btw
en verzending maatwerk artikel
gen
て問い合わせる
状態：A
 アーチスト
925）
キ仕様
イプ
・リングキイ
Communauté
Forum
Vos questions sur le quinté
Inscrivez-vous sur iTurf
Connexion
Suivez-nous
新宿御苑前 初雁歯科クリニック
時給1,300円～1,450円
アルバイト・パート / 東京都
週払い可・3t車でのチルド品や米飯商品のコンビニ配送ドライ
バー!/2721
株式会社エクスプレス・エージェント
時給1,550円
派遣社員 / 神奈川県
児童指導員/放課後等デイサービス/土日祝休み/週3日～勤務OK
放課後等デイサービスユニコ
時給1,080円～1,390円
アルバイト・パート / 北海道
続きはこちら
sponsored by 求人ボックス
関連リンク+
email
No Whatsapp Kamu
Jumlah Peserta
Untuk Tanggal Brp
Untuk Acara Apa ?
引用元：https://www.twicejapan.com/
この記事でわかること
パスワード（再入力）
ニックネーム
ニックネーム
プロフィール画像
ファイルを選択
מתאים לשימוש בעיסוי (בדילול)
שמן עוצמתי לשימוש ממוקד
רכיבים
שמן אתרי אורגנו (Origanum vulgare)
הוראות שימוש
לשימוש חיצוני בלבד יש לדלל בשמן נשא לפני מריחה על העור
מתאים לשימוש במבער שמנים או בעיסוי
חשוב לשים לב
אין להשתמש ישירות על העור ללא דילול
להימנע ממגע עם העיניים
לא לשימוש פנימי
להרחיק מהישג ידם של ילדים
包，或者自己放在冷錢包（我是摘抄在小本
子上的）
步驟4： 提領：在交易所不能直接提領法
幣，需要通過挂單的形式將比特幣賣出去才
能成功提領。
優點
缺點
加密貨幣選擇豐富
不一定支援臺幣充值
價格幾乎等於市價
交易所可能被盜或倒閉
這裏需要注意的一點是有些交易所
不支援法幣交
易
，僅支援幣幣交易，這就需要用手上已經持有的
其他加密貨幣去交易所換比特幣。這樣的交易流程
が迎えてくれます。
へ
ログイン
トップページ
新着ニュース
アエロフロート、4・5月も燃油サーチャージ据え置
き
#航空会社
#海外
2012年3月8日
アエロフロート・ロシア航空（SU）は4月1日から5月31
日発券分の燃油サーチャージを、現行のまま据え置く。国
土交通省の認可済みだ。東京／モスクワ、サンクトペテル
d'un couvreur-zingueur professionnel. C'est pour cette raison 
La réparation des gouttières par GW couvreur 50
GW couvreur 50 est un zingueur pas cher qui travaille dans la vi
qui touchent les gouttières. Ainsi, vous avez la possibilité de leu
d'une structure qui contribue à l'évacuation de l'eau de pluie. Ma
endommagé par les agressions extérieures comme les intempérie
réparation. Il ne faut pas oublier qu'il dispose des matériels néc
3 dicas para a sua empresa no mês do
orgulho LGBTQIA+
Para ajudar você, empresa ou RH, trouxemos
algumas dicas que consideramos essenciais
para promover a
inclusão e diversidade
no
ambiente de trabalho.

● Task requirements:
Reproduce every line of the data above verbatim, in its original order, with no changes to wording, spelling, punctuation, or line breaks.

● Reply to the task:
btw
en verzending maatwerk artikel
gen
て問い合わせる
状態：A
 アーチスト
925）
キ仕様
イプ
・リングキイ
Communauté
Forum
Vos questions sur le quinté
Inscrivez-vous sur iTurf
Connexion
Suivez-nous
新宿御苑前 初雁歯科クリニック
時給1,300円～1,450円
アルバイト・パート / 東京都
週払い可・3t車でのチルド品や米飯商品のコンビニ配送ドライ
バー!/2721
株式会社エクスプレス・エージェント
時給1,550円
派遣社員 / 神奈川県
児童指導員/放課後等デイサービス/土日祝休み/週3日～勤務OK
放課後等デイサービスユニコ
時給1,080円～1,390円
アルバイト・パート / 北海道
続きはこちら
sponsored by 求人ボックス
関連リンク+
email
No Whatsapp Kamu
Jumlah Peserta
Untuk Tanggal Brp
Untuk Acara Apa ?
引用元：https://www.twicejapan.com/
この記事でわかること
パスワード（再入力）
ニックネーム
ニックネーム
プロフィール画像
ファイルを選択
מתאים לשימוש בעיסוי (בדילול)
שמן עוצמתי לשימוש ממוקד
רכיבים
שמן אתרי אורגנו (Origanum vulgare)
הוראות שימוש
לשימוש חיצוני בלבד יש לדלל בשמן נשא לפני מריחה על העור
מתאים לשימוש במבער שמנים או בעיסוי
חשוב לשים לב
אין להשתמש ישירות על העור ללא דילול
להימנע ממגע עם העיניים
לא לשימוש פנימי
להרחיק מהישג ידם של ילדים
包，或者自己放在冷錢包（我是摘抄在小本
子上的）
步驟4： 提領：在交易所不能直接提領法
幣，需要通過挂單的形式將比特幣賣出去才
能成功提領。
優點
缺點
加密貨幣選擇豐富
不一定支援臺幣充值
價格幾乎等於市價
交易所可能被盜或倒閉
這裏需要注意的一點是有些交易所
不支援法幣交
易
，僅支援幣幣交易，這就需要用手上已經持有的
其他加密貨幣去交易所換比特幣。這樣的交易流程
が迎えてくれます。
へ
ログイン
トップページ
新着ニュース
アエロフロート、4・5月も燃油サーチャージ据え置
き
#航空会社
#海外
2012年3月8日
アエロフロート・ロシア航空（SU）は4月1日から5月31
日発券分の燃油サーチャージを、現行のまま据え置く。国
土交通省の認可済みだ。東京／モスクワ、サンクトペテル
d'un couvreur-zingueur professionnel. C'est pour cette raison 
La réparation des gouttières par GW couvreur 50
GW couvreur 50 est un zingueur pas cher qui travaille dans la vi
qui touchent les gouttières. Ainsi, vous avez la possibilité de leu
d'une structure qui contribue à l'évacuation de l'eau de pluie. Ma
endommagé par les agressions extérieures comme les intempérie
réparation. Il ne faut pas oublier qu'il dispose des matériels néc
3 dicas para a sua empresa no mês do
orgulho LGBTQIA+
Para ajudar você, empresa ou RH, trouxemos
algumas dicas que consideramos essenciais
para promover a
inclusão e diversidade
no
ambiente de trabalho.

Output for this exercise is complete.